■ What you need to do ■
Look through the material below. Copy each line that contains the string "have".

─── Listed entries

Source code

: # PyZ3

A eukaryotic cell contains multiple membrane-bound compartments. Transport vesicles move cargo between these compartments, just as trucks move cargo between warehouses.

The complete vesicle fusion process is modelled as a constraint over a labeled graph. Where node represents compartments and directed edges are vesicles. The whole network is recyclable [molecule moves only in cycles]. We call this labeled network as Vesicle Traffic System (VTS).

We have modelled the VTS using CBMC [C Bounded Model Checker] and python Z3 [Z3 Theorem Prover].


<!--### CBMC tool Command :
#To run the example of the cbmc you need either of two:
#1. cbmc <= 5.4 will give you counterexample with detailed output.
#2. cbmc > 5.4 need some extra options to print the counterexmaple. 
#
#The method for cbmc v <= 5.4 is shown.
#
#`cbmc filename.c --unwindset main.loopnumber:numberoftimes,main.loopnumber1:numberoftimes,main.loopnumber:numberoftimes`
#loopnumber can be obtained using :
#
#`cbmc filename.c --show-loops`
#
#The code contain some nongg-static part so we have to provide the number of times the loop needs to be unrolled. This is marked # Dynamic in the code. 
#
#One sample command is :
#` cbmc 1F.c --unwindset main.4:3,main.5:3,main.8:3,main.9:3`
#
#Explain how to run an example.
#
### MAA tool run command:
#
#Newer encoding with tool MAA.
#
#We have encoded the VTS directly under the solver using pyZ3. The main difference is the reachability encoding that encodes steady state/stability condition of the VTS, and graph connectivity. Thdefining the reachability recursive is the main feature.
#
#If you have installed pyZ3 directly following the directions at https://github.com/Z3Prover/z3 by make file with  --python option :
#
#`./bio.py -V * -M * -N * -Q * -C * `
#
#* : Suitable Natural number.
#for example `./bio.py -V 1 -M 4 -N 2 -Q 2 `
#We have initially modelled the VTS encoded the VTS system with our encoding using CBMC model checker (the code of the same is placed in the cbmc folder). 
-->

──────

■ Answer ■
We have modelled the VTS using CBMC [C Bounded Model Checker] and python Z3 [Z3 Theorem Prover].
#The code contain some nongg-static part so we have to provide the number of times the loop needs to be unrolled. This is marked # Dynamic in the code. 
#We have encoded the VTS directly under the solver using pyZ3. The main difference is the reachability encoding that encodes steady state/stability condition of the VTS, and graph connectivity. Thdefining the reachability recursive is the main feature.
#If you have installed pyZ3 directly following the directions at https://github.com/Z3Prover/z3 by make file with  --python option :
#We have initially modelled the VTS encoded the VTS system with our encoding using CBMC model checker (the code of the same is placed in the cbmc folder). 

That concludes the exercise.